On s’y attendait. Le dernier bastion de la liberté était là.

Internet.

On peut bien encore me traiter d’anti américain primaire.
Mais si ce projet passe Goebbels aura été un spermatozoïde de briseur de liberté. Un nain.

L’américanazisme est née.

Non satisfaits de vouloir filouter par des opérations nébuleuses toute la planète, la voilà qui s’attaque à la liberté d’expression des citoyens du mondesous couvert de combattre la contrefaçon.

L’Amérique est devenue le Sida de l’humanité. Une maladie
dans le cosmos. Un poison de cravatés psychopathes. Ce n’est ni plus ni moins
qu’une Shoah version 21e siècle.

On nous enterre en des fosses communes.

Afin de lutter contre l’universalité de l’accès du net, et donc aux sites « voyous » basés à l’étranger, il fournit à ces ayants droit un pouvoir d’injonction à l’égard de n’importe quel intermédiaire aux États-Unis sans passer par la moindre décision de justice. Très large, ces deux textes permettent de s’en prendre aux régies, publicitaires, moteurs, FAI, banques et dispositif de paiement en ligne (Paypal), ou encore les registres DNS afin de rediriger à coup de liste noire les internautes vers les sentiers de la civilisation numérique… Et ce, en dehors de tout jugement rendu par un juge indépendant.
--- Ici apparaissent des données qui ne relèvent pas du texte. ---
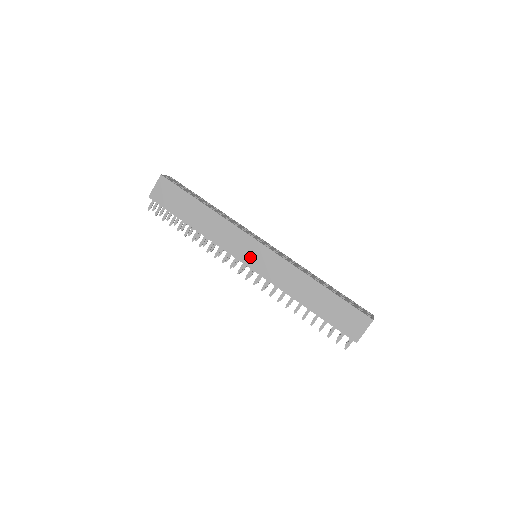
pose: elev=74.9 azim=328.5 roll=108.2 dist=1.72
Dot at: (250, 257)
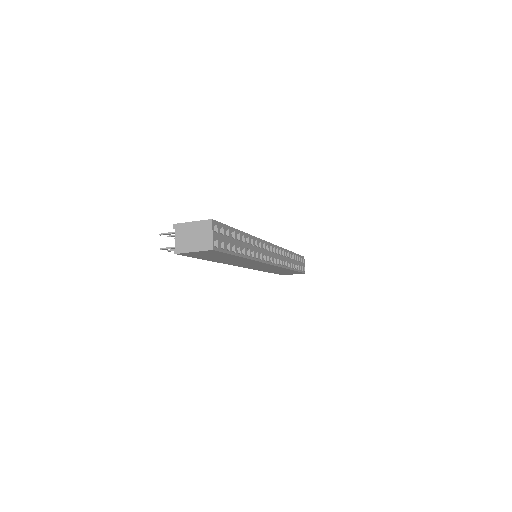
Dot at: occluded
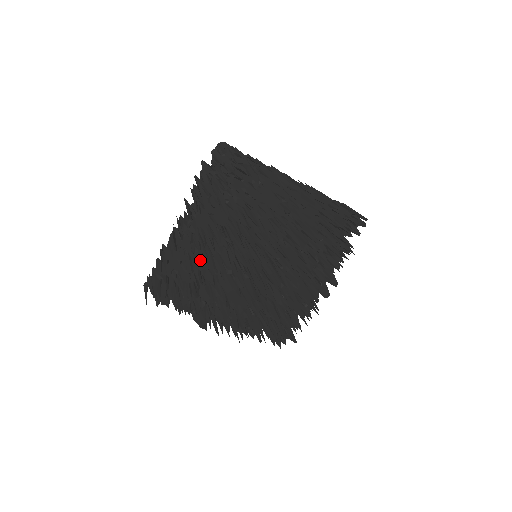
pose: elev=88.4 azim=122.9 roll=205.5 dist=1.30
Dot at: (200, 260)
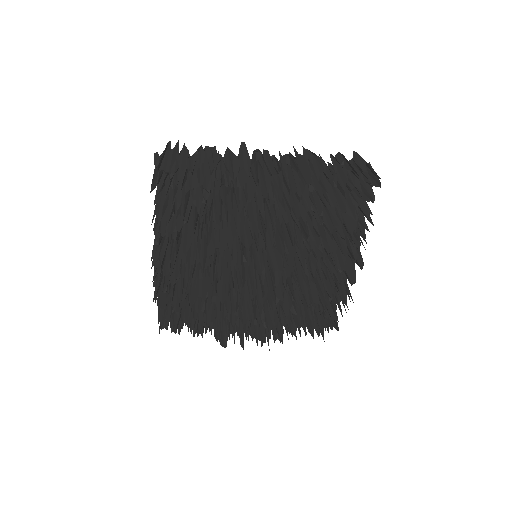
Dot at: occluded
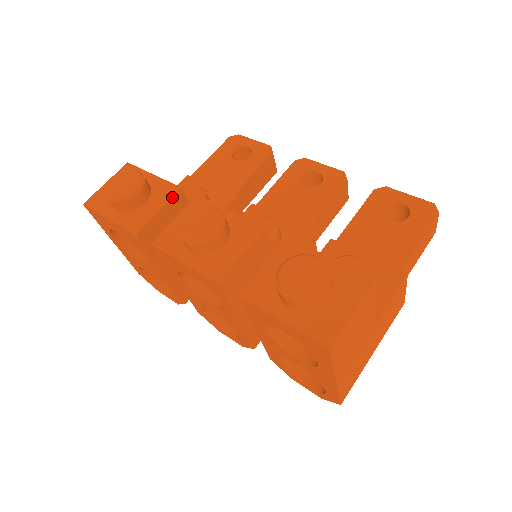
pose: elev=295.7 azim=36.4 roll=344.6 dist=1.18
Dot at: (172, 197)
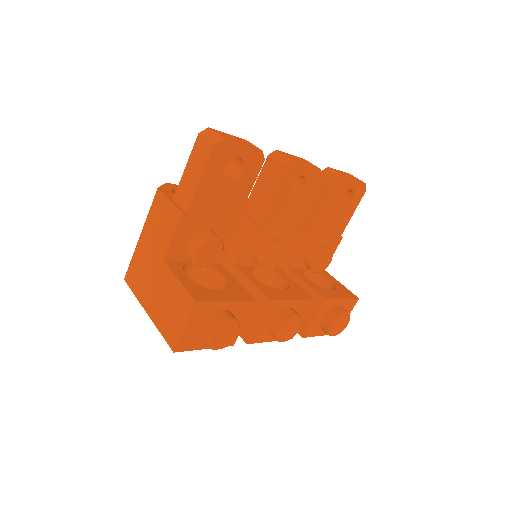
Dot at: occluded
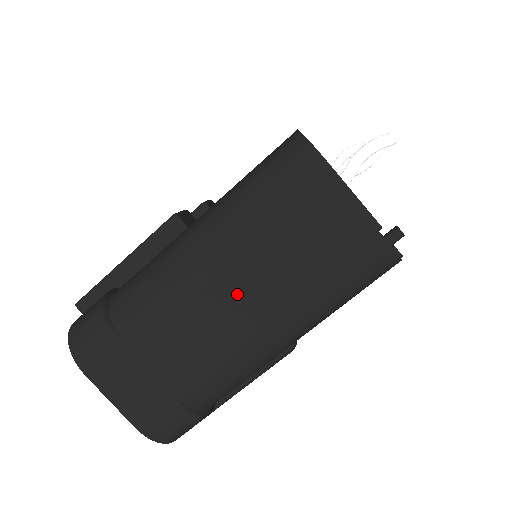
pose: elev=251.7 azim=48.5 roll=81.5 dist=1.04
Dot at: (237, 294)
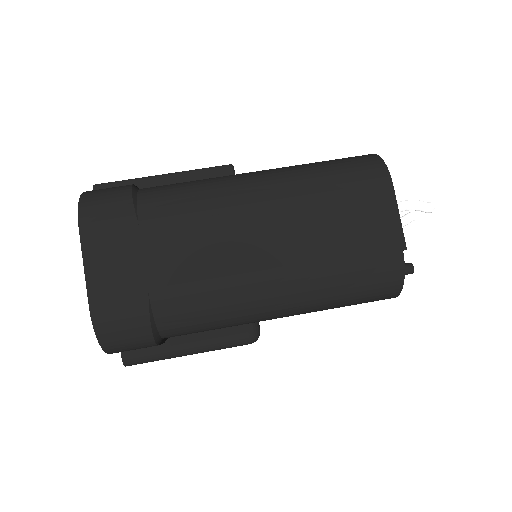
Dot at: (264, 236)
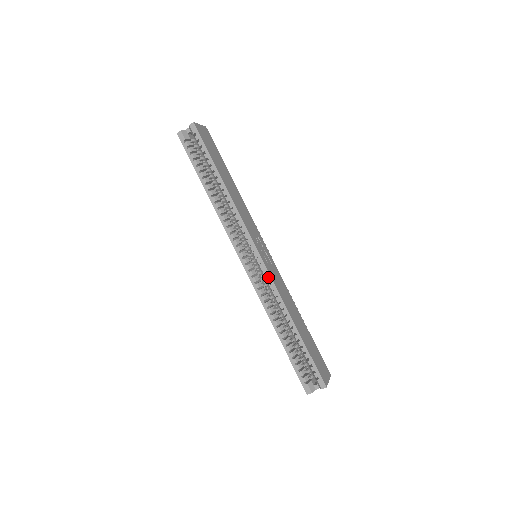
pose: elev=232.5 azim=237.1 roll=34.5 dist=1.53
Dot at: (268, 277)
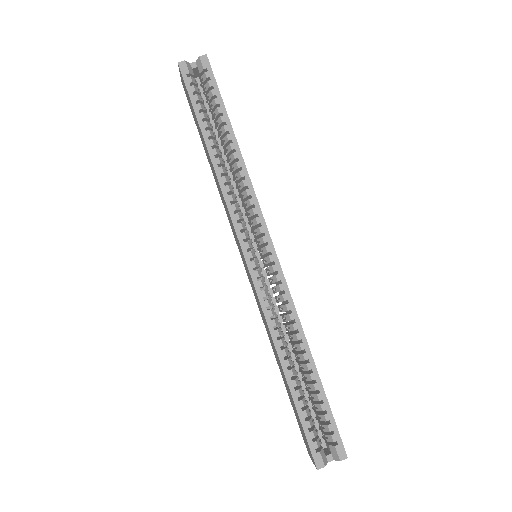
Dot at: (282, 282)
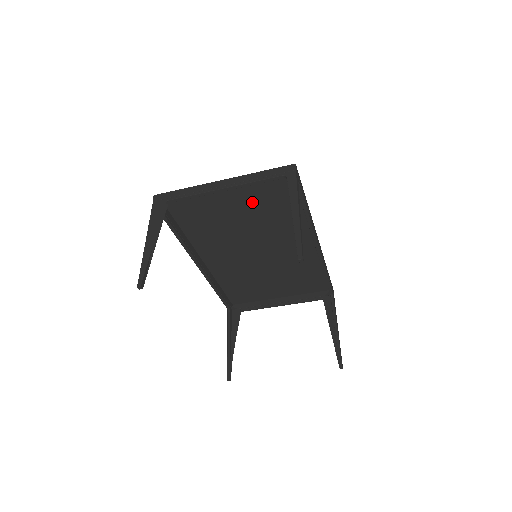
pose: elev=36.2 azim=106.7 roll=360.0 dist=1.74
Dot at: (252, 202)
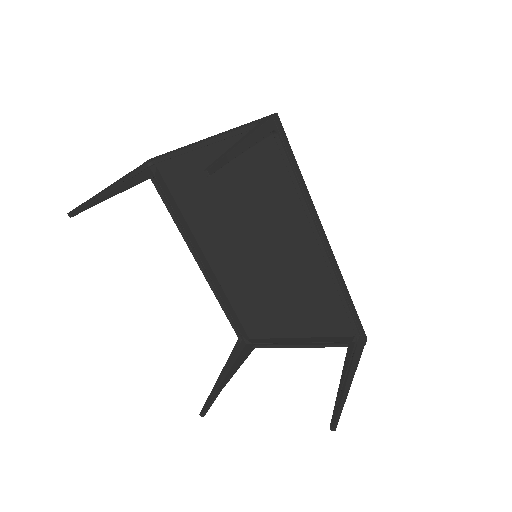
Dot at: (241, 172)
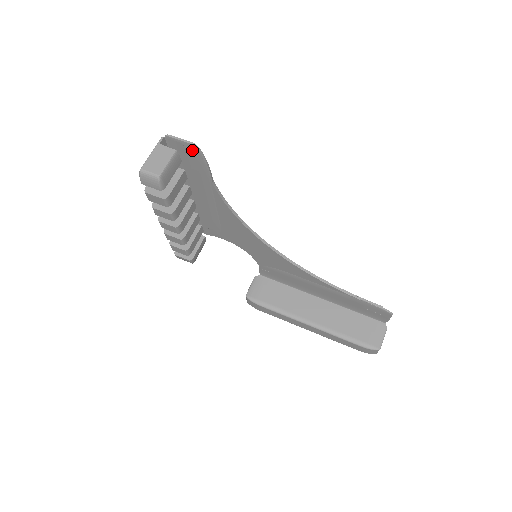
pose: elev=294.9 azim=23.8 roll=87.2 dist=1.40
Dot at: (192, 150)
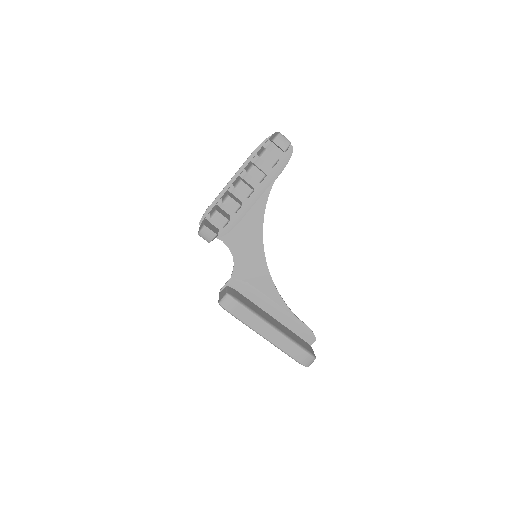
Dot at: (288, 149)
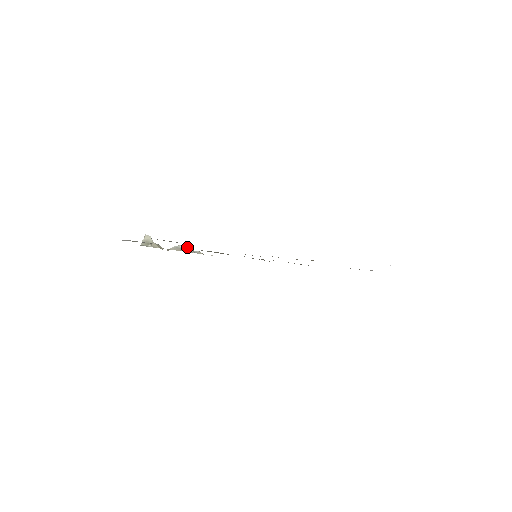
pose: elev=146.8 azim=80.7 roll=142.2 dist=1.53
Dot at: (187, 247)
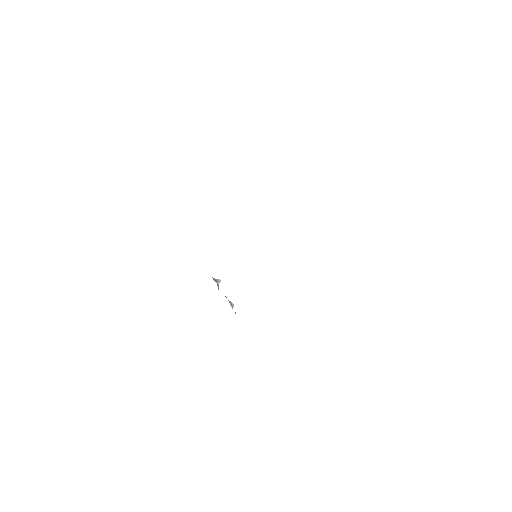
Dot at: (232, 304)
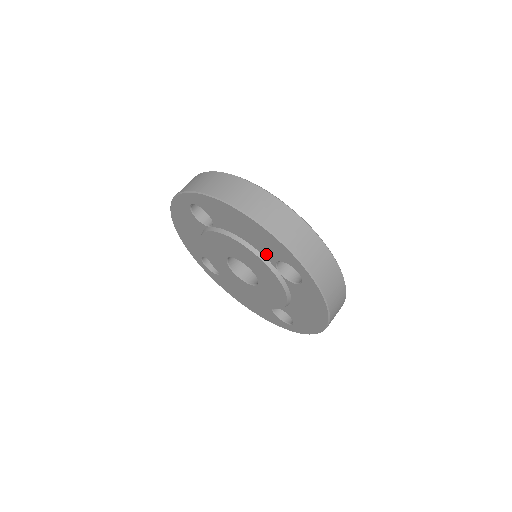
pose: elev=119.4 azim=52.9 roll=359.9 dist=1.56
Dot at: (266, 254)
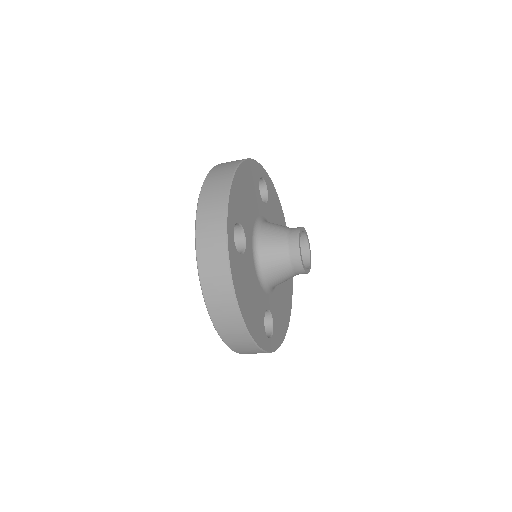
Dot at: occluded
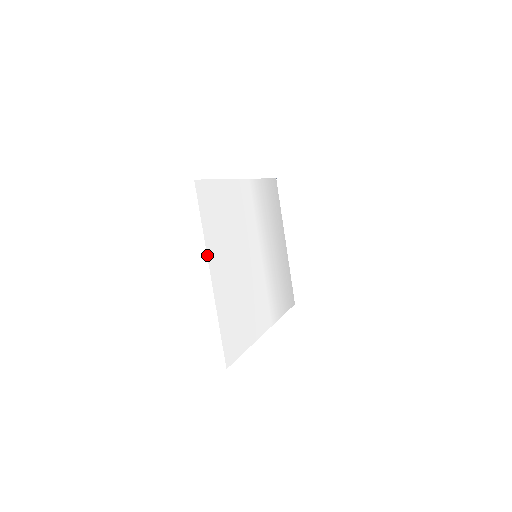
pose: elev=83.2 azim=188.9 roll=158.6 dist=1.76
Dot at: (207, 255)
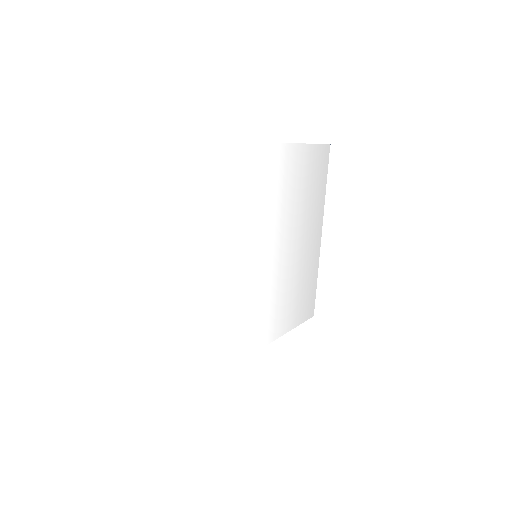
Dot at: (145, 259)
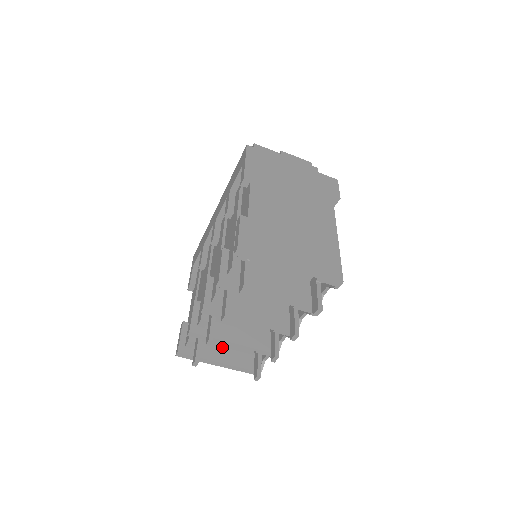
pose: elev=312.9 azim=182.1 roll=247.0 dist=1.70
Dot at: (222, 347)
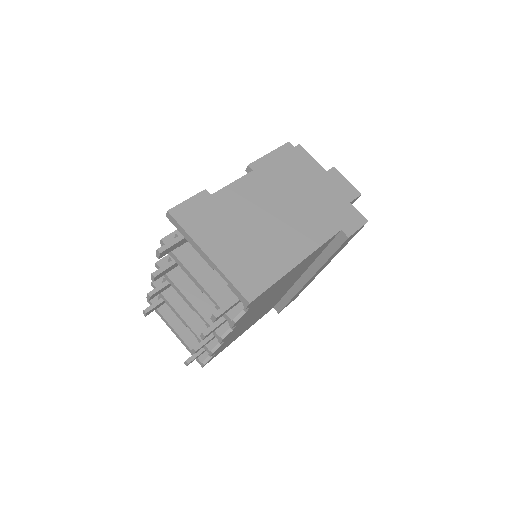
Dot at: occluded
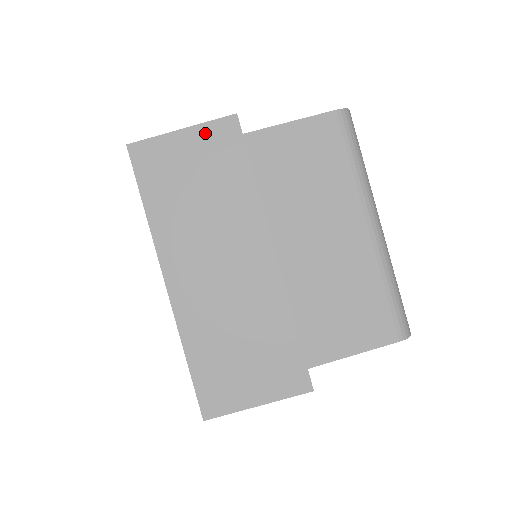
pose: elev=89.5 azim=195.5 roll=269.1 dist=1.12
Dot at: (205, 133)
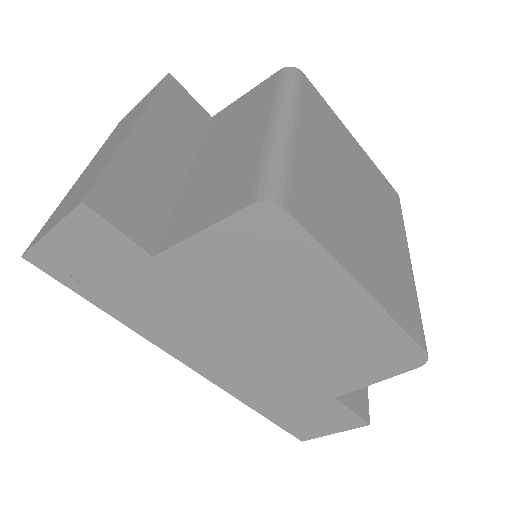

Source

Les avocats de la libre expression comme l’Electronic Frontier Foundation, s’inquiètent que la SOPA puisse fournir de puissants et nouveaux outils pour réduire au silence les conversations en ligne. Confronté à des discours politiques qui les mettent mal à l’aise, les gouvernements répressifs cherchent souvent à faire taire la dissidence en signalant du contenu comme diffamatoire, calomnieux ou violant le droit d’auteur, espérant qu’ainsi les sociétés qui hébergent ces discours en supprimeront le contenu. La SOPA accélère le processus de retrait de contenu protégé par un mécanisme qui permet aux titulaires du droit d’auteur d’obtenir des jugements de justice contre ces sites qui hébergent des matériaux protégés et de les bloquer rapidement. Les spécialistes de la censure en ligne, comme Rebecca MacKinnon à la New America Foundation, craignent que SOPA puisse être aussi populaire pour le gouvernement chinois que pour les titulaires de droits qui font du lobbying pour ce projet de loi.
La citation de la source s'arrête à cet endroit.